I was at Sumter when they began in jubilation.
I was at Big Bethel when the infantry fired its first volley. I
smelled the gun smoke along Bull Run in VA and at Belmont along
the MS. I was in the debacle at Ft. Donelson; I led Jackson up
the Valley; for Seven Days I flapped in the turgid air of the James
River bottoms as McClelland ran from before Richmond. Sidney Johnston
died for me at Shiloh as would thousands of others whose graves
are marked Sine Nomine, "without a name," unknown. I
AM THEIR FLAG.
With ammunition gone they defended me along the
railroad bed at Manassas by throwing rocks. I saw the fields run
red with blood at Sharpsburg. Brave men carried me across Doctor’s
Creek at Perryville. I saw the Blue bodies cover Marye’s
Heights at Fredericksburg and the Gray ones fall like leaves in
the Round Forest at Stones River. I AM THEIR FLAG!

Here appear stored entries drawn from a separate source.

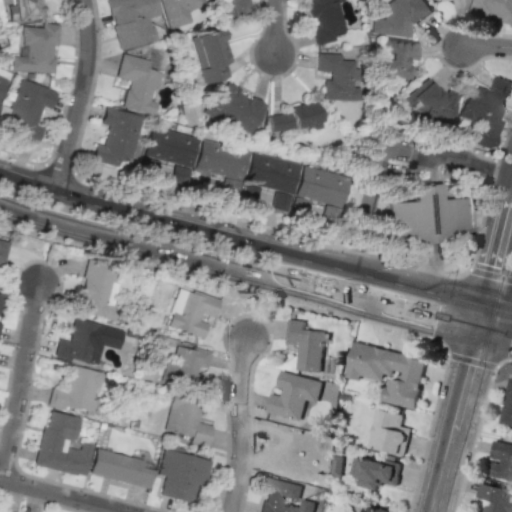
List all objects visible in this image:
building: (234, 6)
building: (24, 9)
building: (494, 9)
building: (175, 11)
building: (397, 16)
building: (321, 20)
building: (129, 21)
road: (276, 26)
building: (33, 48)
road: (487, 49)
building: (207, 54)
building: (395, 57)
building: (336, 77)
building: (1, 80)
building: (135, 83)
road: (80, 98)
building: (429, 102)
building: (26, 108)
building: (232, 108)
building: (484, 110)
building: (293, 117)
building: (114, 137)
road: (381, 143)
building: (166, 155)
building: (215, 162)
building: (268, 172)
building: (319, 186)
building: (277, 200)
building: (427, 215)
road: (158, 247)
road: (255, 247)
building: (2, 251)
road: (499, 262)
road: (489, 274)
building: (96, 288)
road: (345, 296)
building: (189, 311)
road: (426, 317)
road: (484, 320)
road: (496, 335)
building: (85, 341)
building: (305, 345)
road: (510, 354)
road: (470, 360)
building: (182, 365)
building: (388, 371)
road: (21, 379)
building: (75, 390)
building: (292, 395)
building: (507, 406)
building: (185, 419)
road: (457, 422)
road: (242, 426)
building: (388, 432)
building: (59, 445)
building: (502, 460)
building: (117, 468)
building: (375, 473)
building: (178, 474)
road: (62, 495)
building: (282, 497)
building: (495, 497)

I was a shroud for the body of Stonewall after
Chancellorsville. Men ate rats and mule meat to keep me flying
over Vicksburg. I tramped across the wheat field with Kemper and
Armistead and Garnett at Gettysburg. I know the thrill of victory,
the misery of defeat, the bloody cost of both. I AM
When Longstreet broke the line at Chickamauga
I was in the lead. I was the last off Lookout Mountain. Men died
to rescue me at Missionary Ridge. I was singed by the wildfire
that burned to death the wounded in the Wilderness. I was shot
to tatters in the Bloody Angle at Spotsylvania. I was in it all
from Dalton to Peachtree Creek and no worse place did I ever see
than Kennesaw and New Hope Church. They planted me over the trenches
at Petersburg and there I stayed for many long months. I
AM THEIR FLAG.
I was rolled in blood at Franklin; I was stiff
with ice at Nashville. Many good men bade me farewell at Saylor’s
Creek. When the end came at Appomattox, when the last Johnny Reb
left Durham Station many of them carried fragments of my fabric
hidden on their bodies. I AM THEIR FLAG!
In the hard years of so-called "Reconstruction;" in
the difficulty and despair of years that slowly passed, the veterans,
their wives and sons and daughters, they loved me. They kept alive
the tales of valor and the legends of bravery. They passed them
on to the grandchildren and they to their children and so they
were passed to you. I AM THEIR FLAG!
I have shrouded the bodies of heroes, I have
been layed with the blood of martyrs, I am enshrined in the hearts
of millions, living and dead. Salute me with affection and reverence.
Keep undying devotion in your hearts. I AM HISTORY.
I AM HERITAGE, NOT HATE. I AM THE INSPIRATION OF VALOR FROM THE
PAST. LOOK AWAY, DIXIE LAND! I AM THEIR FLAG!